* **What you have to do**:
Using the OBS capture setup text below, decide whether each statement agrees with it. Answer yes or no for each, and quote the deciding words. (a) The text recommends setting Common FPS to 59.94. (b) The text says a keyframe interval of 2 seconds keeps platforms happy. (c) When the source sends Limited and OBS interprets it as Full, shadows turn to mud.

---------- Study text ----------

Set Color Space to 709 and Color Range to Partial (Limited) — assuming you set the PS5's RGB Range to Limited in Step 3 — or Full if you chose Full there. Rationale: the single most common "my capture looks washed out / crushed / pinkish" complaint is a range mismatch. When the source sends Limited (16–235) and OBS interprets it as Full (0–255), blacks go grey and whites clip; reverse the mismatch and shadows turn to mud. The two ends must agree. If you are unsure, set both to Limited, which is what consoles default to, and your greys will be grey instead of accusatory.

Step 12: Set the Canvas and Output Resolution

In Settings > Video, set Base (Canvas) Resolution to your capture resolution and Output (Scaled) Resolution to what you intend to broadcast — often 1920x1080 even from a 4K capture. Set Common FPS to 60, integer, not 59.94. Rationale: canvas is your editing space; output is what viewers receive. Capturing at 4K and scaling to 1080p in OBS yields a visibly sharper 1080p than capturing at 1080p directly, because downscaling supersamples away aliasing — this is the one place "capture higher than you stream" genuinely pays off. Pick the Lanczos downscale filter for the cleanest result if your GPU can spare it.

Step 13: Tune the Encoder and Bitrate

In Settings > Output, switch to Advanced mode, pick a hardware encoder — NVENC HEVC or AV1 on recent NVIDIA cards, otherwise x264 — set Rate Control to CBR for streaming, and choose a bitrate your platform will accept. Rationale: software x264 on "veryfast" steals CPU from everything else; a hardware encoder offloads that to dedicated silicon and frees your machine. Twitch's traditional ceiling for most channels sits near 6,000–8,000 Kbps; YouTube will accept far more; local recording can run as high as your disk tolerates. Keyframe interval of 2 seconds keeps platforms happy. The encoder block:

# OBS > Settings > Output (Advanced) > Streaming
Encoder ............... NVIDIA NVENC HEVC   # or AV1 / x264
Rate Control .......... CBR
Bitrate ............... 8000 Kbps  (1080p60)  | 12000-25000 (1440p60)
Keyframe Interval ..... 2 s
Preset ................ P5: Quality  (NVENC)  | veryfast (x264)

---------- Data shown ----------

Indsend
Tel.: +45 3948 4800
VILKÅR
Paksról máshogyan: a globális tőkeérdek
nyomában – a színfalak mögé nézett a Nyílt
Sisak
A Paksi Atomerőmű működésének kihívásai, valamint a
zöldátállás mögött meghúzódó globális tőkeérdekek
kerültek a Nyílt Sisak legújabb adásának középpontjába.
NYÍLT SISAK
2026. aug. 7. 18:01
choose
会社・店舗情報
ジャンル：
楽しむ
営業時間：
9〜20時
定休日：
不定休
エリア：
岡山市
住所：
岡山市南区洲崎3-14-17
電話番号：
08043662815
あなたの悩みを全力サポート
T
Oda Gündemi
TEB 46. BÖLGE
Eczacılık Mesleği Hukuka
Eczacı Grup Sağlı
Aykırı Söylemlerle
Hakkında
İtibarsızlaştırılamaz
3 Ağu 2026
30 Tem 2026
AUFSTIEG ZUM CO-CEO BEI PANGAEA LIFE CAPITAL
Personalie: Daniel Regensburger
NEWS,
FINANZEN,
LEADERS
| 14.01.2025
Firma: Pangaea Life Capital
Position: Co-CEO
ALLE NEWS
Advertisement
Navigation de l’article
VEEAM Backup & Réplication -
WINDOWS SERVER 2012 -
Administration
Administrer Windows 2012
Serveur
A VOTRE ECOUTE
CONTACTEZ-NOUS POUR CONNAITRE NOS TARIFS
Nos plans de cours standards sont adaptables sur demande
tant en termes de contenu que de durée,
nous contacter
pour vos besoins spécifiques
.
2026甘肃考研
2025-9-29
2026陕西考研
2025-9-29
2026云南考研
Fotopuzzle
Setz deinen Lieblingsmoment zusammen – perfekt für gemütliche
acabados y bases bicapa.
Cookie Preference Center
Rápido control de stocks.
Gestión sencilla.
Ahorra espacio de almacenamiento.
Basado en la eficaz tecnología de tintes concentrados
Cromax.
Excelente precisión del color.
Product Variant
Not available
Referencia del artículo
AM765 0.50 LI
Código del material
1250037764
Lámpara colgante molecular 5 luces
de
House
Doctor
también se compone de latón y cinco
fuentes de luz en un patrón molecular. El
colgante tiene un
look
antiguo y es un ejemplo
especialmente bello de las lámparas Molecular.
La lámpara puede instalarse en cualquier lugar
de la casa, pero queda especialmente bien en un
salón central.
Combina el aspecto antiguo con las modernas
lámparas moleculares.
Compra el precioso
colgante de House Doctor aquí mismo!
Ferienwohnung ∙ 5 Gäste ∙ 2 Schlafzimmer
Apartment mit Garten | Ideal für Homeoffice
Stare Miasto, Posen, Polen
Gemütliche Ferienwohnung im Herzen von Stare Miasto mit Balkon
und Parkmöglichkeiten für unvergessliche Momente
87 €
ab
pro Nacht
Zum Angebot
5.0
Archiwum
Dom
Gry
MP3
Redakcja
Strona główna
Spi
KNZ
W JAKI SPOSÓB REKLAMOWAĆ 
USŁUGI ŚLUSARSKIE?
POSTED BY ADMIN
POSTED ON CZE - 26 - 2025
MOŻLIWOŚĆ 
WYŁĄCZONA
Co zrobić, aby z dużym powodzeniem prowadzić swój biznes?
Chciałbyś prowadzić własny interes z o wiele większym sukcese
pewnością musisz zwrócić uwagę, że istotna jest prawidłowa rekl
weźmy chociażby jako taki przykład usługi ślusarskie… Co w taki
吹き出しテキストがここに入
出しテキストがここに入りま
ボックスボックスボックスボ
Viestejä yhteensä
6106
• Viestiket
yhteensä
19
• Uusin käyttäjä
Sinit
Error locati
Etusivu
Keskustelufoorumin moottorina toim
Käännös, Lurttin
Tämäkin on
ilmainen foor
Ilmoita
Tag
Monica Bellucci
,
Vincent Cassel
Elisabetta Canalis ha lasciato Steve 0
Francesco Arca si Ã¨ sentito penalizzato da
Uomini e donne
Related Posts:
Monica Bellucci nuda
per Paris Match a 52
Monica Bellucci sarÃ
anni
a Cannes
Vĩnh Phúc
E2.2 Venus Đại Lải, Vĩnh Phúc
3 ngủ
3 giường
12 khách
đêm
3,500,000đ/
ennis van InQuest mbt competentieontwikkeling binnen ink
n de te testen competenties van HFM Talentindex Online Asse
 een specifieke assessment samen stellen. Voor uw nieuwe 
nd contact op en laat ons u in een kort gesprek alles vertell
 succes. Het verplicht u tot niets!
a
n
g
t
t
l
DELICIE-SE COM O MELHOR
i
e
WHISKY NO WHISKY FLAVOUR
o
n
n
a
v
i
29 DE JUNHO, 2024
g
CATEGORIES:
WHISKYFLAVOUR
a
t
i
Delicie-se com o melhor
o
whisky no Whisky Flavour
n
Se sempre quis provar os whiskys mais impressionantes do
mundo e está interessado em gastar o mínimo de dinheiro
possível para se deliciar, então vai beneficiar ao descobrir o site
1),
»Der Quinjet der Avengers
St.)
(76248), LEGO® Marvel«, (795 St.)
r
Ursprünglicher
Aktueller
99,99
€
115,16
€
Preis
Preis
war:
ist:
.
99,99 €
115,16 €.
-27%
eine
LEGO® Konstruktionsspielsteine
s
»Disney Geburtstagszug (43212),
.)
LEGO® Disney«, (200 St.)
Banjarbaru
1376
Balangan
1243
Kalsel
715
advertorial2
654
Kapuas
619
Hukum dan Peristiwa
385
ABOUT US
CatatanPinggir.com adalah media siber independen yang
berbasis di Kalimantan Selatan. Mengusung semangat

----------

* **Written reply**:
(a) No: "Set Common FPS to 60, integer, not 59.94."
(b) Yes: "Keyframe interval of 2 seconds keeps platforms happy."
(c) No: "When the source sends Limited (16–235) and OBS interprets it as Full (0–255), blacks go grey and whites clip"